### PROBLEM DETAILS
From the first line to the last, print the material exactly, skipping the pictures.
BEGIN GIVEN RECORDS
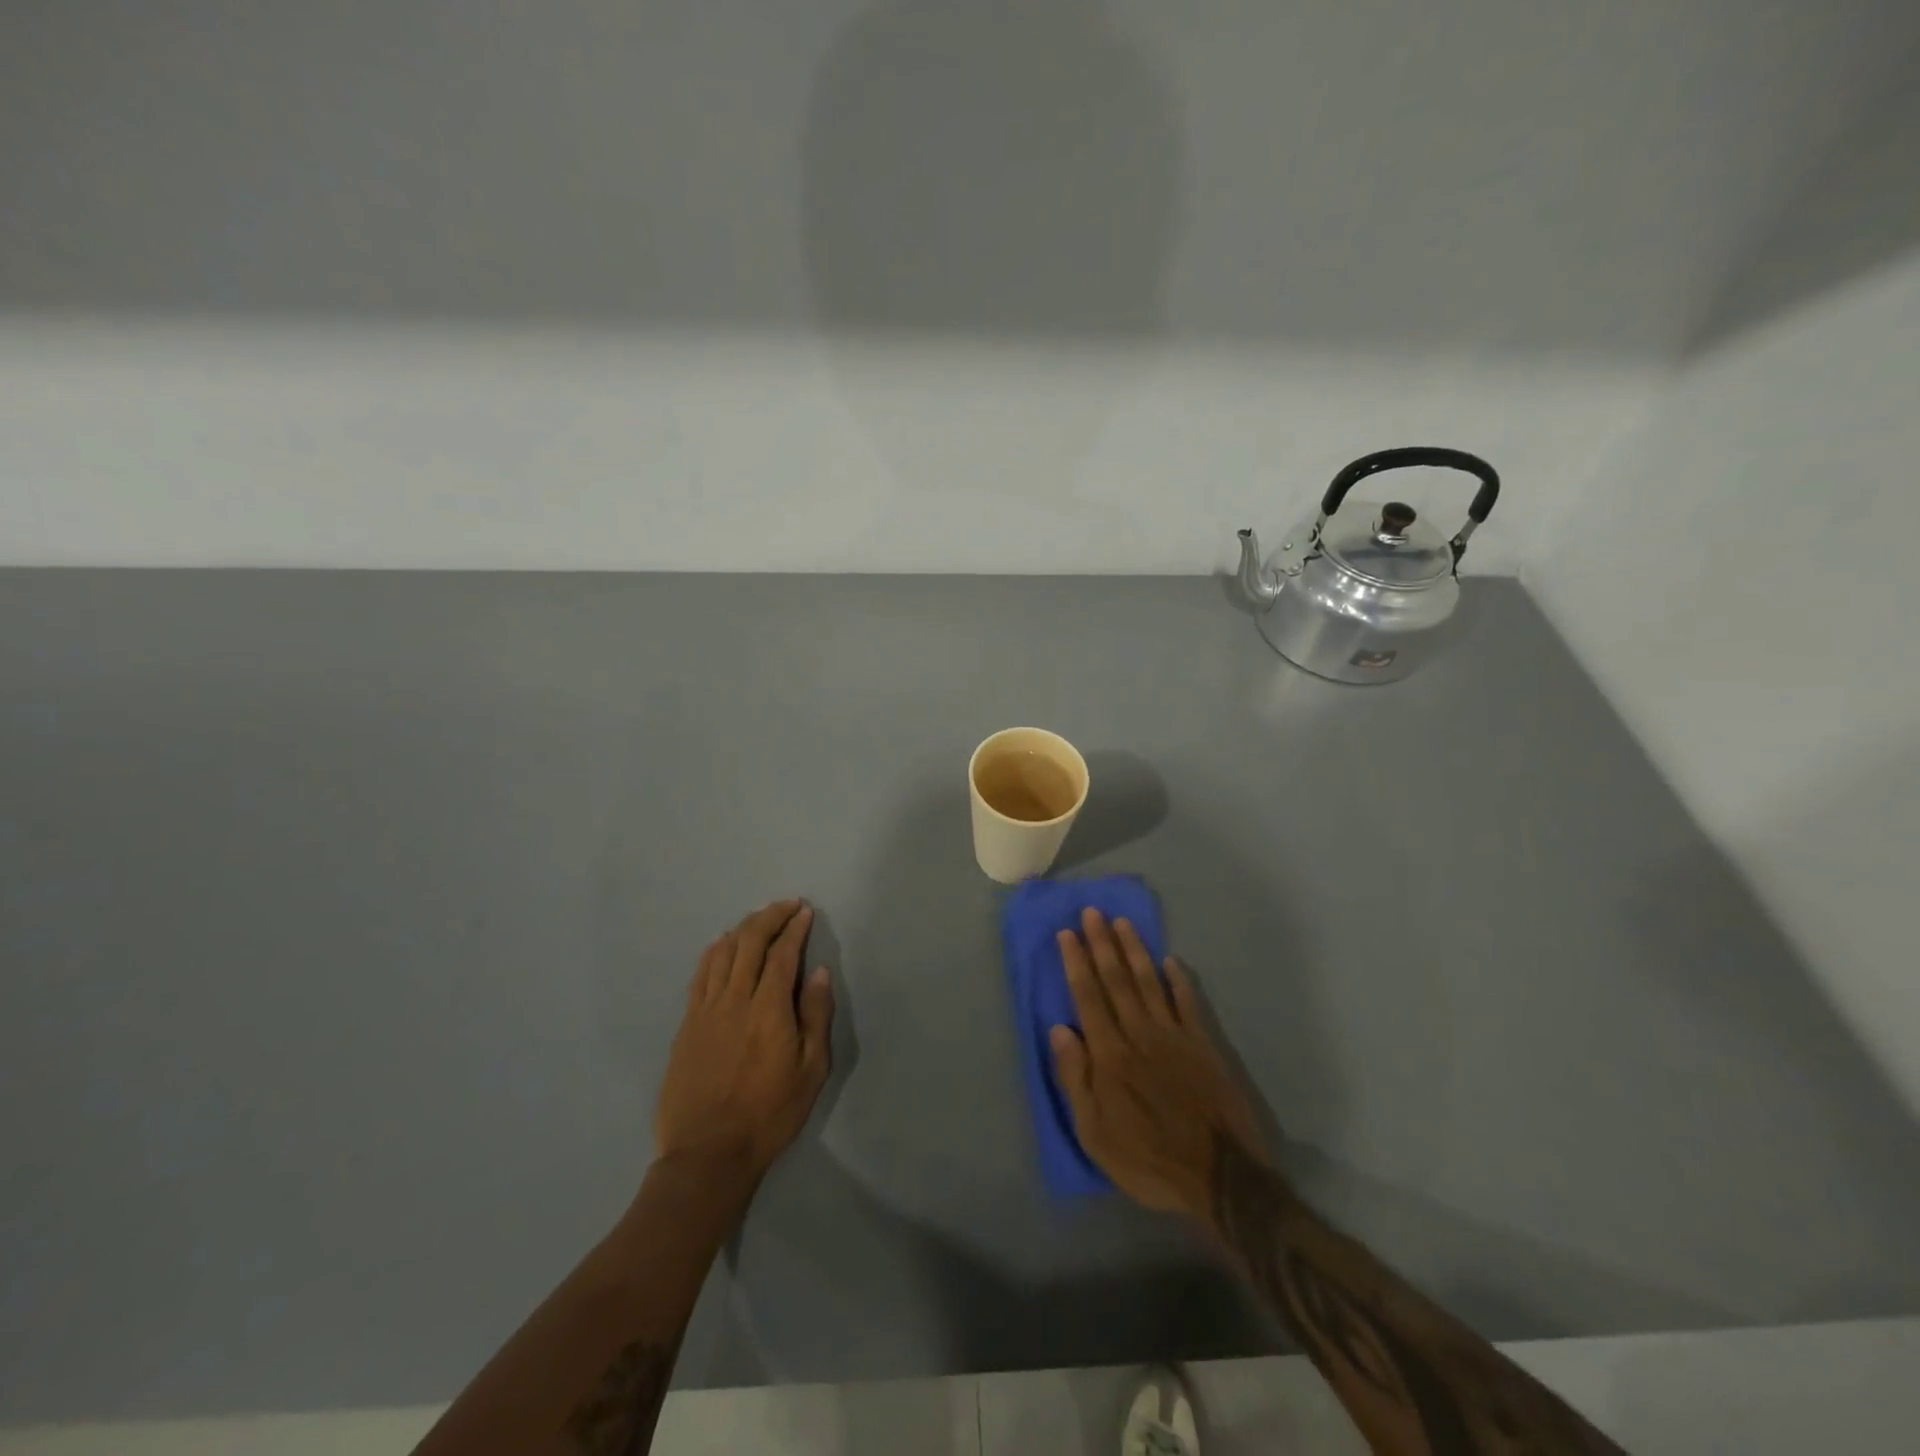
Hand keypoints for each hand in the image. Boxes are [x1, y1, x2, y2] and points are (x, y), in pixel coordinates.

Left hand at [654, 899, 833, 1180]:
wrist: (707, 1154)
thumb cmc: (769, 1114)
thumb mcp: (811, 1071)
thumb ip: (815, 1016)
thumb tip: (819, 973)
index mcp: (768, 1009)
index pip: (782, 954)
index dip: (794, 928)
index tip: (805, 912)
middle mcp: (734, 1000)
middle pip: (749, 942)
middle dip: (770, 917)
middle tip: (786, 905)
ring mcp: (706, 1010)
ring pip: (722, 953)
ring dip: (742, 929)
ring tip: (759, 919)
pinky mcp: (687, 1024)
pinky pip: (700, 975)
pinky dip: (714, 952)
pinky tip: (721, 945)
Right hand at [1050, 908, 1269, 1224]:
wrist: (1220, 1177)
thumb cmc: (1148, 1159)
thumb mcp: (1095, 1133)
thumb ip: (1075, 1078)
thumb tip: (1059, 1028)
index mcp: (1110, 1055)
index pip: (1088, 997)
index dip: (1076, 962)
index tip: (1067, 933)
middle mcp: (1139, 1034)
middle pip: (1117, 980)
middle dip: (1102, 943)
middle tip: (1092, 911)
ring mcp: (1175, 1036)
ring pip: (1149, 982)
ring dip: (1134, 950)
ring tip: (1122, 922)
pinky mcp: (1203, 1045)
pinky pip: (1188, 1003)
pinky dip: (1178, 980)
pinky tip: (1171, 961)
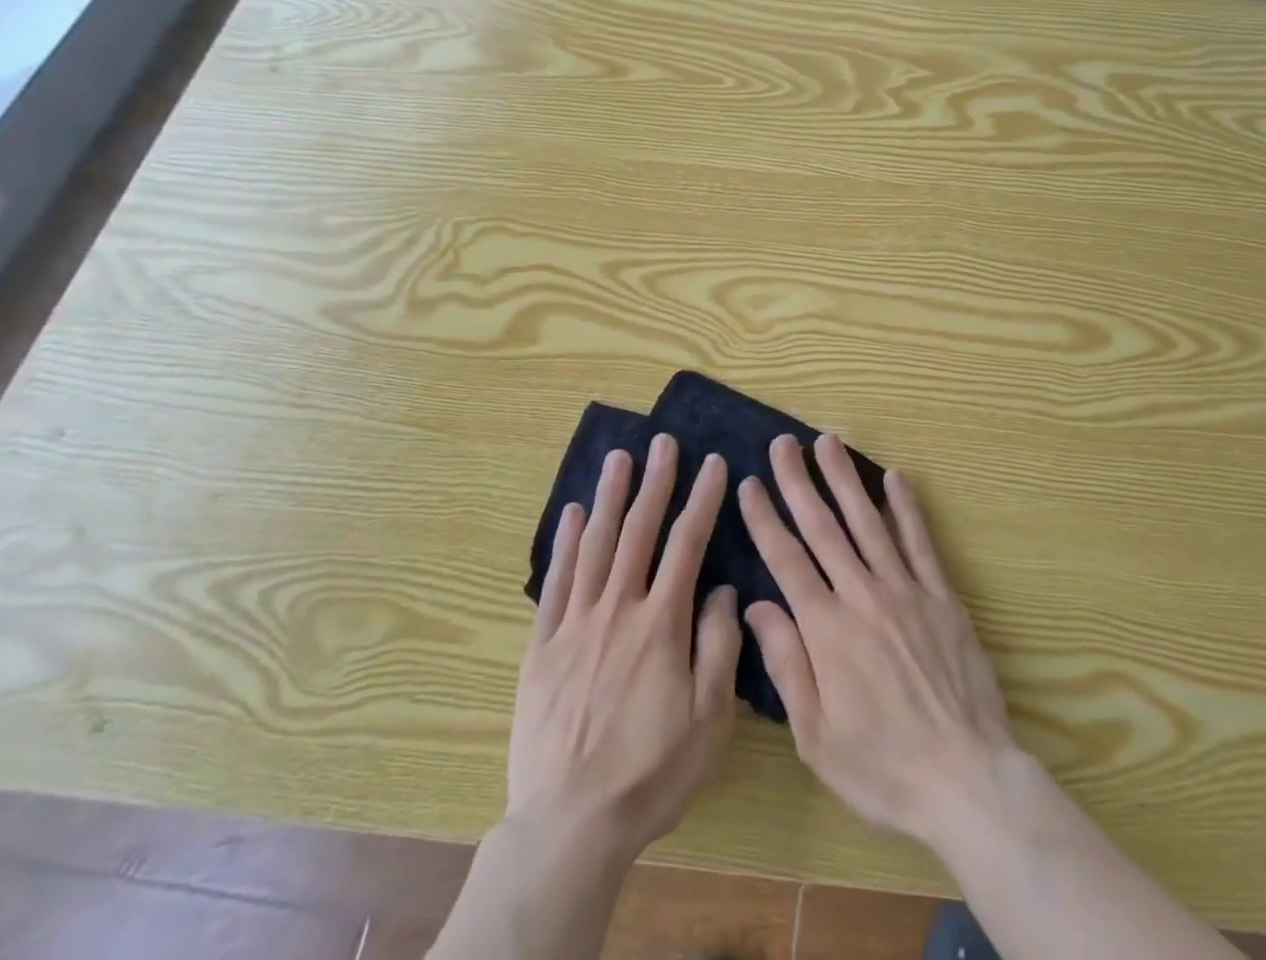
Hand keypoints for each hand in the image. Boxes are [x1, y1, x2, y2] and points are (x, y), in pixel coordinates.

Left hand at [510, 433, 740, 860]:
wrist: (569, 824)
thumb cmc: (651, 773)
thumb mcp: (709, 720)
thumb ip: (719, 647)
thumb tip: (722, 589)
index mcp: (661, 625)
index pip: (687, 545)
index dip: (702, 500)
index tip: (712, 463)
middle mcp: (618, 610)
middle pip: (638, 532)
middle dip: (654, 482)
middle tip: (662, 441)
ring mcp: (576, 625)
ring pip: (595, 546)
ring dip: (608, 497)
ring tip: (618, 458)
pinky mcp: (543, 646)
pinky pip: (556, 583)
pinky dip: (564, 544)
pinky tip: (570, 513)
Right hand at [738, 434, 1012, 843]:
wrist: (966, 780)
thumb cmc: (882, 767)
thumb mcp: (815, 735)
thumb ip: (785, 664)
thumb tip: (755, 605)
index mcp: (826, 629)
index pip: (786, 559)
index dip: (765, 518)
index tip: (750, 483)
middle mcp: (863, 596)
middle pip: (824, 528)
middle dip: (799, 482)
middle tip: (783, 443)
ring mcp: (906, 591)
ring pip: (868, 522)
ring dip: (844, 479)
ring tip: (827, 442)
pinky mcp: (942, 597)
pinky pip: (920, 542)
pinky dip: (906, 507)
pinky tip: (894, 477)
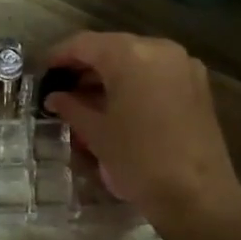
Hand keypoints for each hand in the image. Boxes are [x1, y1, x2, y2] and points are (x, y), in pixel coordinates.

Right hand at [41, 32, 240, 237]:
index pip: (84, 44)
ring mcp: (183, 65)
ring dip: (110, 74)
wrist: (197, 196)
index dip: (59, 55)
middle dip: (85, 65)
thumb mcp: (97, 134)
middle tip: (62, 87)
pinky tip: (118, 104)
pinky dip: (134, 82)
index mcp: (130, 55)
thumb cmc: (138, 161)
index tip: (42, 71)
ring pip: (136, 59)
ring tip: (86, 99)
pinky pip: (157, 73)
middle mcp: (160, 49)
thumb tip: (55, 98)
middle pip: (112, 47)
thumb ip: (72, 108)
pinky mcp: (198, 85)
END GIVEN RECORDS
### SOLUTION TO THIS PROBLEM
Hand keypoints for each hand in the image. Boxes are [x1, y1, x2, y2] and points are (x, y), in pixel coordinates.

Left hand at [654, 899, 833, 1180]:
wrist: (707, 1154)
thumb cmc: (769, 1114)
thumb mcp: (811, 1071)
thumb ip: (815, 1016)
thumb tip: (819, 973)
index mcp: (768, 1009)
index pip: (782, 954)
index dip: (794, 928)
index tip: (805, 912)
middle mcp: (734, 1000)
middle pip: (749, 942)
middle dip: (770, 917)
middle tip: (786, 905)
ring mcp: (706, 1010)
ring pip: (722, 953)
ring dip: (742, 929)
ring tip: (759, 919)
pinky mcp: (687, 1024)
pinky pip: (700, 975)
pinky dip: (714, 952)
pinky tip: (721, 945)
Right hand at [1050, 908, 1269, 1224]:
wrist: (1220, 1177)
thumb cmc: (1148, 1159)
thumb mcp: (1095, 1133)
thumb ip: (1075, 1078)
thumb tip: (1059, 1028)
index mcp: (1110, 1055)
index pip: (1088, 997)
index dip: (1076, 962)
index tip: (1067, 933)
middle mcp: (1139, 1034)
middle pip: (1117, 980)
middle dip: (1102, 943)
middle tip: (1092, 911)
ring mcp: (1175, 1036)
ring pip: (1149, 982)
ring dip: (1134, 950)
ring tip: (1122, 922)
pinky mcp: (1203, 1045)
pinky pip: (1188, 1003)
pinky dip: (1178, 980)
pinky tip: (1171, 961)
Hand keypoints for each hand in the image. Boxes are [x1, y1, x2, y2] and points are (x, y), in pixel coordinates.

Left hand at [510, 433, 740, 860]:
wrist: (569, 824)
thumb cmc: (651, 773)
thumb mcp: (709, 720)
thumb ip: (719, 647)
thumb tip: (722, 589)
index mcp: (661, 625)
index pip: (687, 545)
index dip: (702, 500)
index tip: (712, 463)
middle mcp: (618, 610)
middle pip: (638, 532)
middle dip: (654, 482)
middle tip: (662, 441)
ring mcp: (576, 625)
ring pip: (595, 546)
ring dip: (608, 497)
ring tip: (618, 458)
pinky mcp: (543, 646)
pinky pip: (556, 583)
pinky dip: (564, 544)
pinky tip: (570, 513)
Right hand at [738, 434, 1012, 843]:
wrist: (966, 780)
thumb cmc: (882, 767)
thumb mcp: (815, 735)
thumb ip: (785, 664)
thumb tip: (755, 605)
index mcp: (826, 629)
index pip: (786, 559)
index dip: (765, 518)
index tip: (750, 483)
middle mcp: (863, 596)
middle pip: (824, 528)
middle dip: (799, 482)
middle tip: (783, 443)
ring mcp: (906, 591)
ring pip: (868, 522)
ring dip: (844, 479)
ring tip: (827, 442)
pinky mcp: (942, 597)
pinky pip: (920, 542)
pinky dip: (906, 507)
pinky tip: (894, 477)
Hand keypoints for each hand in the image. Boxes are [x1, y1, x2, y2] and points are (x, y), in pixel coordinates.

Right hand at [41, 32, 240, 237]:
index pip: (84, 44)
ring mcp: (183, 65)
ring dip: (110, 74)
wrist: (197, 196)
index dip: (59, 55)
middle dip: (85, 65)
thumb mcp: (97, 134)
middle tip: (62, 87)
pinky tip: (118, 104)
pinky dip: (134, 82)
index mcp: (130, 55)
thumb cmc: (138, 161)
index tip: (42, 71)
ring pip: (136, 59)
ring tip: (86, 99)
pinky pip: (157, 73)
middle mcp: (160, 49)
thumb tip: (55, 98)
middle pip: (112, 47)
thumb ip: (72, 108)
pinky mcp: (198, 85)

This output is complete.